Поскольку новые обследования не выявляют серьезных органических нарушений, его отсылают на отдых в Швейцарию, в горы. Равелю уже знакомо это благотворное свойство гор: после войны он провел там месяц в санатории, где его лечили от туберкулеза, упорно не называя эту болезнь своим именем и предписывая ему в основном солнечные ванны. На сей раз врачи рекомендуют ему каждый вечер подолгу принимать горячую ванну с хвойным экстрактом. Он должен был написать своим друзьям Делажам, которые ждут от него вестей и, видя, что его все нет и нет, начинают волноваться. Когда письмо все-таки приходит, они едут в Швейцарию, встречаются с Равелем, и ему приходится объяснить им причину задержки: чтобы написать это письмо, он целую неделю отыскивал все нужные слова в словаре Ларусса и списывал их оттуда.
Таково нынешнее положение вещей. Швейцарское лечение не дало никаких результатов. Иногда, присутствуя на концерте, где исполняют какую-нибудь из его вещей, он спрашивает, его ли это сочинение, или, хуже того, бормочет себе под нос: все-таки неплохо. Теперь он уже знает, что не способен написать собственное имя, и, если по выходе из зала молодые люди бросаются к нему за автографом, размахивая авторучками, словно копьями, он проходит мимо, под охраной Элен, как робот, делая вид, что никого не слышит и не видит, и страдая от этого наигранного пренебрежения, призванного оградить его от поклонников, еще сильнее, чем от сознания своей болезни. А вскоре у него только и остается, что любовь к одиночеству, и он целыми часами просиживает в кресле на балконе монфорского дома, бездумно созерцая долину, чья красота некогда сподвигла его поселиться в этих местах. Элен приезжает к нему, беспокоится о нем, спрашивает, что он тут делает. Он просто отвечает, что ждет, не уточняя, чего именно. Он живет в тумане, который с каждым днем все гуще заволакивает его рассудок, оставляя ему лишь одно занятие: каждый день он совершает долгие прогулки по лесу. Там он никогда не теряет дороги. Но зато для него потерян весь остальной мир с его предметами: однажды, ужиная со своим издателем, Равель берет вилку за зубцы, тут же понимает, что сделал не то, и бросает быстрый панический взгляд на Маргариту, сидящую рядом.
В общем, ситуация скверная.
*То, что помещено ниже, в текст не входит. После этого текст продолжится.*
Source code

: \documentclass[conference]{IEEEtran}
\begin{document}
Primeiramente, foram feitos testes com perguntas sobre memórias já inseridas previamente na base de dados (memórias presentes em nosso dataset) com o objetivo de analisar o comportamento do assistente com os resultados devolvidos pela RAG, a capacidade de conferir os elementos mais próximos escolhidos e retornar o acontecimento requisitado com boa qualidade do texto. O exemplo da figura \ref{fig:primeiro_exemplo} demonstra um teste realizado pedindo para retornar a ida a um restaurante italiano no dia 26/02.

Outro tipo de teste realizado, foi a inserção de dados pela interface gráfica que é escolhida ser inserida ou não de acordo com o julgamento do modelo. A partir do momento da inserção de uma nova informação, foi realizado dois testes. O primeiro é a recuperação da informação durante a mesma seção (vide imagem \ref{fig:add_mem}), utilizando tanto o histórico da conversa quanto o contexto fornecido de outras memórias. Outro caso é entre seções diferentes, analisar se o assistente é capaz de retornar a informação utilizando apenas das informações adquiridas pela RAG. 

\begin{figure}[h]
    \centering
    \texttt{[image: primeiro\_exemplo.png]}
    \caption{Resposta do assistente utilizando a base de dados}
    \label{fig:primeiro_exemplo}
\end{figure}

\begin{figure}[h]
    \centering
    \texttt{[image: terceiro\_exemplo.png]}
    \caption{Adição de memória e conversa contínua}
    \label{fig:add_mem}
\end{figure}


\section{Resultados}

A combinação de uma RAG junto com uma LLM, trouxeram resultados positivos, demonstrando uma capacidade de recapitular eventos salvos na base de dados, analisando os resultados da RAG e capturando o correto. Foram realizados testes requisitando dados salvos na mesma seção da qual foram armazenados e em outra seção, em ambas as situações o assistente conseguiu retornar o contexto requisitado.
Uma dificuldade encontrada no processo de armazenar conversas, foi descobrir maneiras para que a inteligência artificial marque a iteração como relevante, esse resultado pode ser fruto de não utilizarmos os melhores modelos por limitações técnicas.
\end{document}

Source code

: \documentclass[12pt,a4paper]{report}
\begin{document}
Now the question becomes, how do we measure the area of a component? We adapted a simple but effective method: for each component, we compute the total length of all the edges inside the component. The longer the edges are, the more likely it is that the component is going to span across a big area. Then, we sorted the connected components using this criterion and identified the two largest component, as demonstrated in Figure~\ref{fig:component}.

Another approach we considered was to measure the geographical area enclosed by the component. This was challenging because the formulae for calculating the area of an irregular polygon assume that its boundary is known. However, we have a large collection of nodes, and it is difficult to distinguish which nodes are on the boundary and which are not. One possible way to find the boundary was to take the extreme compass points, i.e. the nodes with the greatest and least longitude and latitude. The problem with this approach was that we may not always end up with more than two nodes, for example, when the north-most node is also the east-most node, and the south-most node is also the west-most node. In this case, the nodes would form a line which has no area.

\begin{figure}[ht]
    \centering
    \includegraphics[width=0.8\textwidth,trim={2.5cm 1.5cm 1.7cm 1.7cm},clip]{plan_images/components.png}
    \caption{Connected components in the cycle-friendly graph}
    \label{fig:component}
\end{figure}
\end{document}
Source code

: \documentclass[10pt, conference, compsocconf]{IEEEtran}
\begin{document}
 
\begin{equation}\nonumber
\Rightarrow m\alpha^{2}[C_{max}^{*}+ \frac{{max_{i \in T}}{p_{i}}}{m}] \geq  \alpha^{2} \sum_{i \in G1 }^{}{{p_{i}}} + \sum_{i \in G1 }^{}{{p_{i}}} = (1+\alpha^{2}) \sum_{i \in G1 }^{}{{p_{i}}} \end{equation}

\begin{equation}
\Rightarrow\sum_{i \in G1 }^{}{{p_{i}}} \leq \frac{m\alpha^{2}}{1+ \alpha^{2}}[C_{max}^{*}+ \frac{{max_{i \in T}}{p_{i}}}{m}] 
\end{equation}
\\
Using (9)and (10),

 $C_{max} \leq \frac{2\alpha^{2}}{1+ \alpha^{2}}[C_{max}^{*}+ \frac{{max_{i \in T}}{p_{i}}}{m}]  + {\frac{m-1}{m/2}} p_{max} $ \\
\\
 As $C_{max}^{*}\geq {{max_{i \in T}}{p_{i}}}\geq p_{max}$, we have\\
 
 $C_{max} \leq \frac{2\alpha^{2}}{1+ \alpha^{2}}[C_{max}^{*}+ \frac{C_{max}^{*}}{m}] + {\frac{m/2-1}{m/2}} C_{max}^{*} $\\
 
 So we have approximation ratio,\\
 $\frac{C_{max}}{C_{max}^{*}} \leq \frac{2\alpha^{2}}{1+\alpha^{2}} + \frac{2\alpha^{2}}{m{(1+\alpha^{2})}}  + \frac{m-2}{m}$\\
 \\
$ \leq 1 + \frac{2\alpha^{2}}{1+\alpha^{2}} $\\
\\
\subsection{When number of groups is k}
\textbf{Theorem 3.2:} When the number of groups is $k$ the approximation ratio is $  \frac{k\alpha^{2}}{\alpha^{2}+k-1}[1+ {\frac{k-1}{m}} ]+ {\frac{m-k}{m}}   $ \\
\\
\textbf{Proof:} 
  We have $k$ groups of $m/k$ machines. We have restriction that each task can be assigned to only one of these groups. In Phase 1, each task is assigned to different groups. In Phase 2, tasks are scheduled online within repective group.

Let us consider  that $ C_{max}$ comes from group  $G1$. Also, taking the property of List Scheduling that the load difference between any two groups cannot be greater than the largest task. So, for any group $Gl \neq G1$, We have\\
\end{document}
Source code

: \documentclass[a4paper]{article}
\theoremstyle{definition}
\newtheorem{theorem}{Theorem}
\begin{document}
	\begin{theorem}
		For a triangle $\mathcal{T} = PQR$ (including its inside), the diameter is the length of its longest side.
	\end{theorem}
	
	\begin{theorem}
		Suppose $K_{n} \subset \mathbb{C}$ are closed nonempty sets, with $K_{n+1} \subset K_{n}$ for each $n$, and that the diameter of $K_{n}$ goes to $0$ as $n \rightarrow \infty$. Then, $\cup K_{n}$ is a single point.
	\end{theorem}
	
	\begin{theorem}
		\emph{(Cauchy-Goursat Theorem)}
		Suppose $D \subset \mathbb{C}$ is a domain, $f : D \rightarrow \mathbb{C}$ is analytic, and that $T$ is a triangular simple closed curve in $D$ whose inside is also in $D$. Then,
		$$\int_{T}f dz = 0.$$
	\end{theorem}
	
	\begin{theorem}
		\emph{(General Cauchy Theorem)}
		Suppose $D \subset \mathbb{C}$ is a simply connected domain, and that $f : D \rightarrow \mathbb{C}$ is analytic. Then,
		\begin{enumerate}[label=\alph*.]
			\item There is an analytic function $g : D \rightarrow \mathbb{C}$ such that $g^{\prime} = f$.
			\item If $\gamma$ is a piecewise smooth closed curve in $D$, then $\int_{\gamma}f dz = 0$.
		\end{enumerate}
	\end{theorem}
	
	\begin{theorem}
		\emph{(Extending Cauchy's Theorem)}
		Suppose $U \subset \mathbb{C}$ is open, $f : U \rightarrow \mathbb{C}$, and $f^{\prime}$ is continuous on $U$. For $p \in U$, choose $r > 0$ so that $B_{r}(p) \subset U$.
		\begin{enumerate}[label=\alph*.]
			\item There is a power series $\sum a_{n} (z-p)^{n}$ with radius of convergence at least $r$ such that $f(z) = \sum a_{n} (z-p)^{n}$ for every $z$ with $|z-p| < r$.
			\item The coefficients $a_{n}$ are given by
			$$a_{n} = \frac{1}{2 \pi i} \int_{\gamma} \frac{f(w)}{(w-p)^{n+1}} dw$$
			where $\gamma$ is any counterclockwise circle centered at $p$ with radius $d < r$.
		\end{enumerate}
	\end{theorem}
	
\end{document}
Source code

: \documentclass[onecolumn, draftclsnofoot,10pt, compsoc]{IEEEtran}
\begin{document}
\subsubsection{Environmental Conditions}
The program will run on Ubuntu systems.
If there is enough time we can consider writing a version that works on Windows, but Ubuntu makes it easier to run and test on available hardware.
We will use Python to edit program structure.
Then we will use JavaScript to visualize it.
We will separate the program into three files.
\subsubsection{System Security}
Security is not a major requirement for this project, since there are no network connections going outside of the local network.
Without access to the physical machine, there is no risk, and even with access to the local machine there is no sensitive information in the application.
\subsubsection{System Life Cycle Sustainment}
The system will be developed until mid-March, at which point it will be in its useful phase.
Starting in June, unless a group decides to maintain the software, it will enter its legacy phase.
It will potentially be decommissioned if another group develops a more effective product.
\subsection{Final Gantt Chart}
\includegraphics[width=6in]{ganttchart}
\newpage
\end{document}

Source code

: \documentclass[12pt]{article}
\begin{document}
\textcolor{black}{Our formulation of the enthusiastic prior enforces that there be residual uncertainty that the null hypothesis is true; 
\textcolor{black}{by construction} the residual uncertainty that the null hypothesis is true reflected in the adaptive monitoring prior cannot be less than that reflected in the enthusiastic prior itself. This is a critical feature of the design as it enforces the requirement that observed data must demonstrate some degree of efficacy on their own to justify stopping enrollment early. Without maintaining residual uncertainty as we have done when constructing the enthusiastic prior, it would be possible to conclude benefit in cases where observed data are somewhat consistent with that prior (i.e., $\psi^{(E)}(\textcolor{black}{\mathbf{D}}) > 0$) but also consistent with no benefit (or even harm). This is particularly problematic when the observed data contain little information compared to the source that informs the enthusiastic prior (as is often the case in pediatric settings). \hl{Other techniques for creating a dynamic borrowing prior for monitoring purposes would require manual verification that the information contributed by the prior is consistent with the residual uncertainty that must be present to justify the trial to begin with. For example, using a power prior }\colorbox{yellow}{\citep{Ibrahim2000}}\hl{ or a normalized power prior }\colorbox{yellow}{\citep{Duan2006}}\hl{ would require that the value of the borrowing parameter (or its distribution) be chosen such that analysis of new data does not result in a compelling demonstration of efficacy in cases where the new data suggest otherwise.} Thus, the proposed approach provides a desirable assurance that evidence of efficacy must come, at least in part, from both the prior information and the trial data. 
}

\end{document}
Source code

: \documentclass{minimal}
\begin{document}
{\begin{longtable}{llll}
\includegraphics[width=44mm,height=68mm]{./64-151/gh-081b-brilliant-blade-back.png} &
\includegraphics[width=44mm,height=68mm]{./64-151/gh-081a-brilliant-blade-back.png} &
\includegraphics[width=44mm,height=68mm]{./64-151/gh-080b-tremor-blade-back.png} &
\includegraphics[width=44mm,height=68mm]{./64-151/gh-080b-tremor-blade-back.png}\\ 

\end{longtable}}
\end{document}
В дело вмешивается взволнованная Ида Рубинштейн. Ида все так же высока, стройна, красива и богата и к тому же щедра, достаточно щедра, чтобы принять следующее решение: Равелю нужно сменить обстановку, и она этим займется. Она организует для него длинное путешествие по Испании и Марокко; его будет сопровождать Лейриц. Итак, поехали. Уже в Танжере дела идут заметно лучше. А в Марракеше он в течение трех недель обходит базары вдоль и поперек, не теряясь, как не терялся в лесу Рамбуйе, а затем, вернувшись в отель, даже ухитряется записать три такта музыки в присутствии Лейрица, пробудив в нем надежду на лучшее. Его чествуют всюду, где бы он ни появился, чествуют даже не видя, как, например, в тот день, когда, очутившись среди моря велосипедов, он вдруг слышит свое «Болеро», которое насвистывает некий телеграфист, прокладывая себе дорогу в гуще толпы; впрочем, мы и в это никого не заставляем верить. В Фесе его принимает генеральный консул; он показывает ему город, уверяя, что это зрелище вдохновит композитора. «О, — говорит Равель, — если бы я решил писать в арабском духе, то сочинил бы нечто гораздо более арабское, чем все это». Лейриц шлет открытки с подробными отчетами Иде Рубинштейн, которая, в свою очередь, ежедневно звонит ему. Лейриц уверяет, что все идет прекрасно: Равель очень доволен тем, как его принимают, он немножко работает, он даже написал брату. Лейриц пытается убедить себя и ее, что так оно и есть, однако на самом деле Равель все еще не сбросил гнет усталости, раздражается по любому поводу, едва говорит и больше чем когда-либо чувствует себя оторванным от остального мира, что вовсе не удивительно: этот мир оборачивается для него буйным вихрем пыли, света и движения. Впрочем, на обратном пути домой через Испанию его состояние опять ненадолго улучшается. Улучшается настолько, что, приехав на похороны Дюка, Равель обращается к Кёклену со словами: «Знаете, я тут набросал одну тему… я все еще могу сочинять музыку!» Но на сей раз вы не обязаны верить даже ему самому.